To conclude, we return to our 2019 analysis of the Federal Reserve’s monetary policy communications framework (see here). There, we emphasize the importance of communicating in advance how policy would react to changing conditions. As Vice Chair Clarida states in the quote at the outset of this post, the issue is whether inflation persistently deviates from the longer-run goal, not why. Furthermore, what is important for monetary policymakers is that everyone understand how they plan to react to deviations. While we appreciate and support the need for extraordinary accommodation in the current circumstance, it is no less important for the FOMC be clear about how they would react to inflation across what is a broad range of plausible outcomes.

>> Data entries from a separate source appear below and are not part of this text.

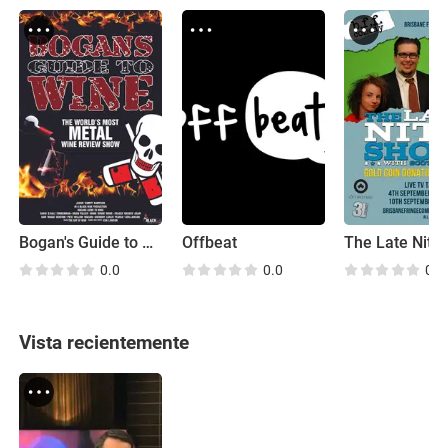
Bogan's Guide to Wine
Offbeat
0.0
0.0
0.0
Vista recientemente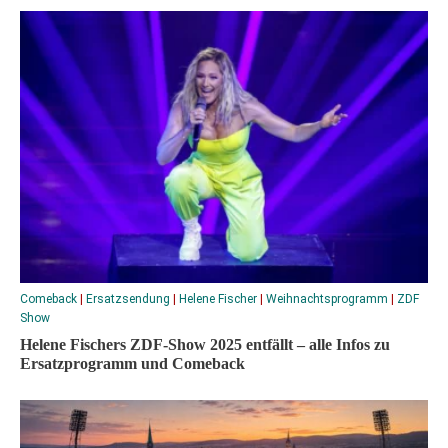
Comeback
|
Ersatzsendung
|
Helene Fischer
|
Weihnachtsprogramm
|
ZDF
Show
Helene Fischers ZDF-Show 2025 entfällt – alle Infos zu
Ersatzprogramm und Comeback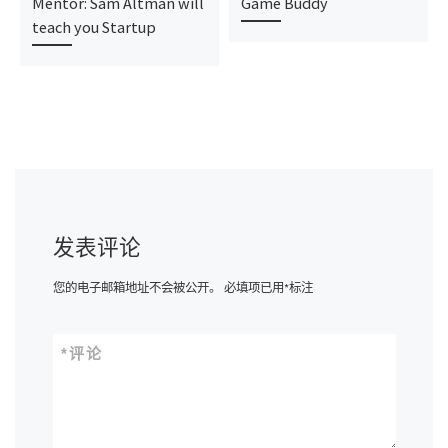
Mentor: Sam Altman will
Game Buddy
teach you Startup
发表评论
您的电子邮箱地址不会被公开。
必填项已用
*
标注
*
评论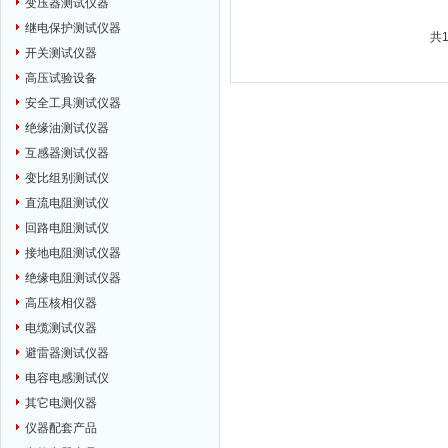
变压器测试仪器
继电保护测试仪器
共
开关测试仪器
高压试验设备
安全工具测试仪器
绝缘油测试仪器
互感器测试仪器
变比组别测试仪
直流电阻测试仪
回路电阻测试仪
接地电阻测试仪器
绝缘电阻测试仪器
高压核相仪器
电缆测试仪器
避雷器测试仪器
电容电感测试仪
其它电测仪器
仪器配套产品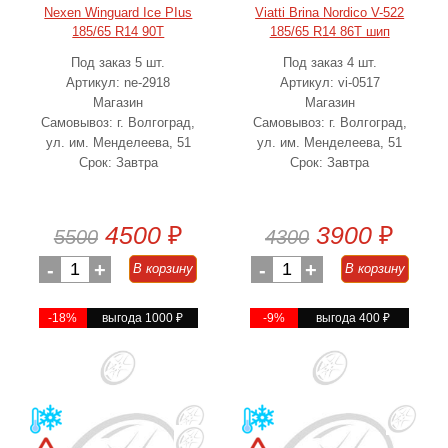
Nexen Winguard Ice PIus
Viatti Brina Nordico V-522
185/65 R14 90T
185/65 R14 86T шип
Под заказ 5 шт.
Под заказ 4 шт.
Артикул: ne-2918
Артикул: vi-0517
Магазин
Магазин
Самовывоз: г. Волгоград,
Самовывоз: г. Волгоград,
ул. им. Менделеева, 51
ул. им. Менделеева, 51
Срок: Завтра
Срок: Завтра
4500
₽
3900
₽
5500
4300
-
1
+
-
1
+
В корзину
В корзину
-18%
выгода 1000
₽
-9%
выгода 400
₽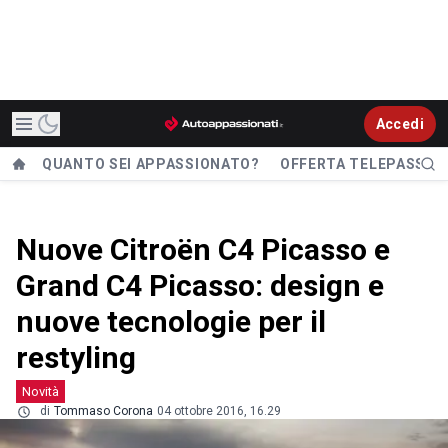
Accedi
QUANTO SEI APPASSIONATO?
OFFERTA TELEPASS
Nuove Citroën C4 Picasso e
Grand C4 Picasso: design e
nuove tecnologie per il
restyling
Novità
di
Tommaso Corona
04 ottobre 2016, 16.29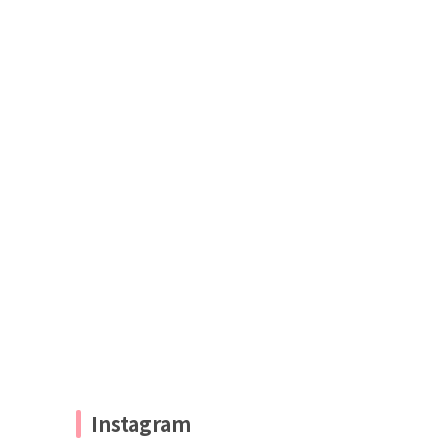
Instagram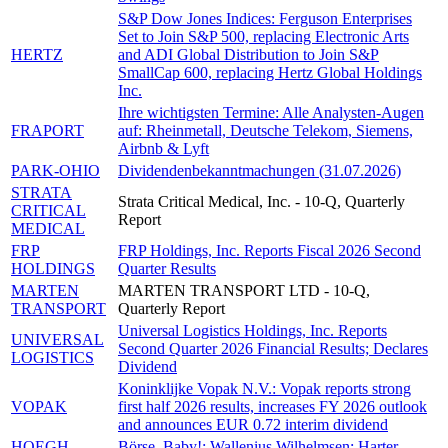
S&P Dow Jones Indices: Ferguson Enterprises
Set to Join S&P 500, replacing Electronic Arts
HERTZ
and ADI Global Distribution to Join S&P
SmallCap 600, replacing Hertz Global Holdings
Inc.
Ihre wichtigsten Termine: Alle Analysten-Augen
FRAPORT
auf: Rheinmetall, Deutsche Telekom, Siemens,
Airbnb & Lyft
PARK-OHIO
Dividendenbekanntmachungen (31.07.2026)
STRATA
Strata Critical Medical, Inc. - 10-Q, Quarterly
CRITICAL
Report
MEDICAL
FRP
FRP Holdings, Inc. Reports Fiscal 2026 Second
HOLDINGS
Quarter Results
MARTEN
MARTEN TRANSPORT LTD - 10-Q,
TRANSPORT
Quarterly Report
Universal Logistics Holdings, Inc. Reports
UNIVERSAL
Second Quarter 2026 Financial Results; Declares
LOGISTICS
Dividend
Koninklijke Vopak N.V.: Vopak reports strong
VOPAK
first half 2026 results, increases FY 2026 outlook
and announces EUR 0.72 interim dividend
HOEGH
Börse, Baby!: Wallenius Wilhelmsen: Harter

What will they do if inflation projections for 2023, currently equal to 2%, were to fall to 1% or rise to 3%? What is important for safeguarding stability is that everyone correctly anticipate policy plans when inflation or inflation expectations diverge from the FOMC’s longer-term goal. So, while we are untroubled by the 2020 spike in M2, to make the Fed’s average inflation-targeting regime as effective as possible, it is essential that we know how future inflation developments will prompt policymakers to act.